David: “If I think back to our journey that started just over a year ago, the core proposition in terms of being an insurance for cryptocurrency hasn’t materially changed. How we have developed the proposition and worked on it has changed probably a dozen times. It changes every single month depending on the feedback we receive. When you’re a founder, you get backed because of your original concept but you have to strike the balance between that and being flexible enough to listen to either what your customers, your supporters or your partners are saying about what you’re doing.
It’s a hard balance, similar to a pendulum swing; sometimes you listen to people a bit too much and if you’re not careful, you can drift away from a core concept. It’s not an easy journey but you are not at it alone, that is for sure.”


Karl, as an investor looking for at start-ups, how would you prioritize having the right future fit; technology, having the best business idea or having a smart and agile team. I know you all want five-legged sheep!
Karl: “You already mentioned my technology background, I was a software engineer for many years, and it pains me to say that nobody cares that much for technology. It’s important, but it’s used to enable a business idea. Investing is ultimately about people. I’d first look at team, then business idea and finally technology.”

Stephen, what would you say to those people looking to join Insurtech Gateway?
Stephen: “If you’re a fascinating tech entrepreneur with an idea, looking for a place to start and you can get a bespoke team around you then feel free to approach us. We currently have 10 businesses. We are also looking for passionate insurers with the energy to innovate. We offer them a place to connect and instantly access these kinds of businesses with other insurers who are willing to play and share. It’s very easy to blame the insurance industry for being slow but that’s very unfair. It’s an industry that exists and they have a lot of regulation and compliance. It’s not a lack of willingness, it’s finding the house.”

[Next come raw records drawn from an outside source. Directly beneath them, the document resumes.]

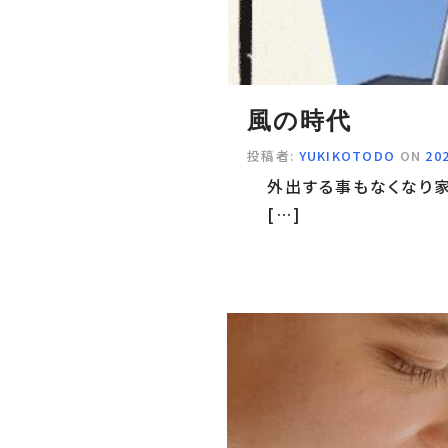
風の時代
投稿者:
YUKIKOTODO
ON
20
外出する事もなくなり
[…]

This participative model can really help them work. What do you think will be the disruptive force that threatens insurers? What will be the WeChat or Tencent of the insurance market?
David: “I think we’re starting to see the early stage of mutual type-based insurance. It’s not there yet, but we’re starting to see examples where people will bond together and be able to insure themselves or insure a group. It’s an independent way where they don’t need anybody else to manage that for them. It’s self-managing and self-fulfilling in that sense. Whether that actually comes to pass in a big way, time will tell, but we start to see that happening now.”

Peter: “I think it’s about transparency. Data-driven transparency is fundamental to unpicking this kind of contrarian and also opposing position that often happens between the policyholder and the underwriter. That is going to be unpicking a lot of the value chain for you.”

Stephen: “Insurtech was an exercise of self-reflection and now we’re looking at good collaborations. I think a lot of things will start to happen now. Tech people will come into the market and shake it up. I agree with David and Peter and the rest we simply can’t predict.”

A final question to you, Stephen. What’s next for the Insurtech Gateway?
Stephen: “We opened Insurtech Gateway Australia to compliment the Gateway in London. Since our portfolio and our founders come from everywhere, we’re actively looking for partners to open new Gateways. Our mission is to become the destination for the world’s best talent to disrupt Insurtech, helping companies scale up and expand internationally.”